• _Given task_: Copy the listing below word for word, from the line with "Page size: 2001x1125." up to and including the line with "list Read one".
►
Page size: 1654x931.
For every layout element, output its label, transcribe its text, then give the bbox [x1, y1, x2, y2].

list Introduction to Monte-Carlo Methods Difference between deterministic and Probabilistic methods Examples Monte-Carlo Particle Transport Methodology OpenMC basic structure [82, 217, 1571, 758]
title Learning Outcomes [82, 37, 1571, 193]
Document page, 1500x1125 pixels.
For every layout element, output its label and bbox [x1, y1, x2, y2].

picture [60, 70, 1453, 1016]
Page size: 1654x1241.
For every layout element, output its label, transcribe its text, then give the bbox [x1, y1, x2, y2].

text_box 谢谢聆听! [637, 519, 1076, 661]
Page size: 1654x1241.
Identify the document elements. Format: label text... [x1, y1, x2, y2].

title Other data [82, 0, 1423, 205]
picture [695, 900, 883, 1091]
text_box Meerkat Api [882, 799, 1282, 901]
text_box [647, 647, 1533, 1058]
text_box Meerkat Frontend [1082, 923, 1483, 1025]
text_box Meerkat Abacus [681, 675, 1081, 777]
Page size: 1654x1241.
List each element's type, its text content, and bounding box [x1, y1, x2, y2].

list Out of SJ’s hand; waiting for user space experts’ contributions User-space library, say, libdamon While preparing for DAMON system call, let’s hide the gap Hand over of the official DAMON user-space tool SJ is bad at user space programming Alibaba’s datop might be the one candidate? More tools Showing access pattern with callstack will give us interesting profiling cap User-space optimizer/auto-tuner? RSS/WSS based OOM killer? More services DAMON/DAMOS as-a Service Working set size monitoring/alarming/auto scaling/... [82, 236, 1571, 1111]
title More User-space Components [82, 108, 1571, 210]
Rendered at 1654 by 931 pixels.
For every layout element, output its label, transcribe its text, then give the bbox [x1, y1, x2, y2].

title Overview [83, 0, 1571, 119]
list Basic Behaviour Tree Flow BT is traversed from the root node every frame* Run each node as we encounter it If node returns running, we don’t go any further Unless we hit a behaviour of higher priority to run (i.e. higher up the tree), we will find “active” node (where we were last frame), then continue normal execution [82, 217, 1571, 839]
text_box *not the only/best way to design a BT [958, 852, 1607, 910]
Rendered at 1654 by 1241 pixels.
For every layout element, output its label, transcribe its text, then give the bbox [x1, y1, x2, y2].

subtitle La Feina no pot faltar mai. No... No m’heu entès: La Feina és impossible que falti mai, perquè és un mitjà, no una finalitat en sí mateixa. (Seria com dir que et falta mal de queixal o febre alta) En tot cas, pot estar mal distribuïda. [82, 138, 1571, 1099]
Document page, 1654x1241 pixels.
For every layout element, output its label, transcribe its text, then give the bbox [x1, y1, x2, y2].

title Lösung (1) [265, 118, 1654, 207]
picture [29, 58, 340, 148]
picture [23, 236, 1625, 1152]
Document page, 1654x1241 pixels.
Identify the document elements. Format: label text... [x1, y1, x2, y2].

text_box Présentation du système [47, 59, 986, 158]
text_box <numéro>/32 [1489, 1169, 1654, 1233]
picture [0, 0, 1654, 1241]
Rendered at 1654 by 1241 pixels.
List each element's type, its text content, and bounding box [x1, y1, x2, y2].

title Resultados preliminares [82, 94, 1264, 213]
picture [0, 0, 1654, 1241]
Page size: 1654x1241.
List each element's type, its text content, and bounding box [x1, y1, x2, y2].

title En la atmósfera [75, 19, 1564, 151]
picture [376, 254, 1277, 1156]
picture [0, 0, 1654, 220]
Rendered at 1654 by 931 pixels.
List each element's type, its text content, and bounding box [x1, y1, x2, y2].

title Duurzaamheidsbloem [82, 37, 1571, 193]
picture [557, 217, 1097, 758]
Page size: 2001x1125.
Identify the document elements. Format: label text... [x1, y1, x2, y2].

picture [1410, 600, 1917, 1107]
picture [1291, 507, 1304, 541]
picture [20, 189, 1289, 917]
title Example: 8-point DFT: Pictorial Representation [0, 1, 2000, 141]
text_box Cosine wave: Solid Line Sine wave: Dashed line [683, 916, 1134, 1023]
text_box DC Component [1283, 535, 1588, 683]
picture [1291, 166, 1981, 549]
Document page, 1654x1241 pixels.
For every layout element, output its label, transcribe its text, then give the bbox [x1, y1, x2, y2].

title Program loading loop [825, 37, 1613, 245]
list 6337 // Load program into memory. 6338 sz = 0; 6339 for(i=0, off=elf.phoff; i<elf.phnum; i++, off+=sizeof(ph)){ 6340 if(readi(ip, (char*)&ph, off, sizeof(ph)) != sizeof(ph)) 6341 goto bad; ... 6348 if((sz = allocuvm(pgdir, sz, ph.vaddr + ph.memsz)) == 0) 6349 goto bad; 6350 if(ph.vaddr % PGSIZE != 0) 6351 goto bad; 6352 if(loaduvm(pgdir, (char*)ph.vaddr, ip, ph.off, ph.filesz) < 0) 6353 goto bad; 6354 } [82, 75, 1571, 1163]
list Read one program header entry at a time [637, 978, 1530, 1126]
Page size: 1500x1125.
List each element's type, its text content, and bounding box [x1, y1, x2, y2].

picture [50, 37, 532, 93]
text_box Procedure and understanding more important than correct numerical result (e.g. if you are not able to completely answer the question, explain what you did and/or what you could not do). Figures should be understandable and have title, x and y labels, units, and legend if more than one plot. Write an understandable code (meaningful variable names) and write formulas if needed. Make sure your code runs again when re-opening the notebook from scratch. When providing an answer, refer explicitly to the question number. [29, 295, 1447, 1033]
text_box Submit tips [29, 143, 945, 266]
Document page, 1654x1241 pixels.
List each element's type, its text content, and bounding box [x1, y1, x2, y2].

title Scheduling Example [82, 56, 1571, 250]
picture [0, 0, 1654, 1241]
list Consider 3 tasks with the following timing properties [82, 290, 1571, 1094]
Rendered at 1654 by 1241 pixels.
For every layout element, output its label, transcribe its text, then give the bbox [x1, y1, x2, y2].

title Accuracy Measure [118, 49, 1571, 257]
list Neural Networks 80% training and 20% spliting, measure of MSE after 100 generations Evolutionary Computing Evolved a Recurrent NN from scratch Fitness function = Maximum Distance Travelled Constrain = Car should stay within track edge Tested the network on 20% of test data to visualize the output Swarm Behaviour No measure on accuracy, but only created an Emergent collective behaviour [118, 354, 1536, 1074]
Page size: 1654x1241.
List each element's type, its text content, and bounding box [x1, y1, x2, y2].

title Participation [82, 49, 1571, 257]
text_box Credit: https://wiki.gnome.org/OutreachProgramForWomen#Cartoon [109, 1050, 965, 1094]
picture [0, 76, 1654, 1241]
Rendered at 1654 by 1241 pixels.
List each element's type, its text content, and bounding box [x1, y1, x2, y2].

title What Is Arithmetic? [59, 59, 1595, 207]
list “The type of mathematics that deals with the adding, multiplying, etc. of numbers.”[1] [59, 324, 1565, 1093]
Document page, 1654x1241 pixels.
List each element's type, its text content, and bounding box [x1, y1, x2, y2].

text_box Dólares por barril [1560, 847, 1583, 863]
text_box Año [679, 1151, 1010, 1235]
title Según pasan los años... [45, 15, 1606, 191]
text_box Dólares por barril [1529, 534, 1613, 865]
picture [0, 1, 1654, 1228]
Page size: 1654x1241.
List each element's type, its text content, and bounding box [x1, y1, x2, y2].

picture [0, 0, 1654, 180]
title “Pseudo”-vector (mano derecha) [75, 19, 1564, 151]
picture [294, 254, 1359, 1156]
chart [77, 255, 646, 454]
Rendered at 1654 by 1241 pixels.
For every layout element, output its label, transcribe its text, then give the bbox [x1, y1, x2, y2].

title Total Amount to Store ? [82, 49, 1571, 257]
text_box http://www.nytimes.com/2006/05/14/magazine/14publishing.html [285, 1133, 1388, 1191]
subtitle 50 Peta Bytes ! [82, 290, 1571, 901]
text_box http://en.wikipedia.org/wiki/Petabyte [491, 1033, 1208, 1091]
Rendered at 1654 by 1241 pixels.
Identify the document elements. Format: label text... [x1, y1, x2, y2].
◄
• _Result of the task_:
Page size: 2001x1125.
Identify the document elements. Format: label text... [x1, y1, x2, y2].

picture [1410, 600, 1917, 1107]
picture [1291, 507, 1304, 541]
picture [20, 189, 1289, 917]
title Example: 8-point DFT: Pictorial Representation [0, 1, 2000, 141]
text_box Cosine wave: Solid Line Sine wave: Dashed line [683, 916, 1134, 1023]
text_box DC Component [1283, 535, 1588, 683]
picture [1291, 166, 1981, 549]
Document page, 1654x1241 pixels.
For every layout element, output its label, transcribe its text, then give the bbox [x1, y1, x2, y2].

title Program loading loop [825, 37, 1613, 245]
list 6337 // Load program into memory. 6338 sz = 0; 6339 for(i=0, off=elf.phoff; i<elf.phnum; i++, off+=sizeof(ph)){ 6340 if(readi(ip, (char*)&ph, off, sizeof(ph)) != sizeof(ph)) 6341 goto bad; ... 6348 if((sz = allocuvm(pgdir, sz, ph.vaddr + ph.memsz)) == 0) 6349 goto bad; 6350 if(ph.vaddr % PGSIZE != 0) 6351 goto bad; 6352 if(loaduvm(pgdir, (char*)ph.vaddr, ip, ph.off, ph.filesz) < 0) 6353 goto bad; 6354 } [82, 75, 1571, 1163]
list Read one program header entry at a time [637, 978, 1530, 1126]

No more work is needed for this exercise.